[Goal of the exercise] Print, word for word, the lines of the material between the line holding "longitude: -49.4023" and the line holding "longitude: 68.1066", inclusive.

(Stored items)
====
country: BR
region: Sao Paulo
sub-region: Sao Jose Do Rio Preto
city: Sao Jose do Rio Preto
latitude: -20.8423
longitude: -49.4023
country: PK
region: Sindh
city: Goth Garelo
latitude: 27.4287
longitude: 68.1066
====
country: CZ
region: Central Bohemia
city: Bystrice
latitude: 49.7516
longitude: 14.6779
====
[Response]
longitude: -49.4023
country: PK
region: Sindh
city: Goth Garelo
latitude: 27.4287
longitude: 68.1066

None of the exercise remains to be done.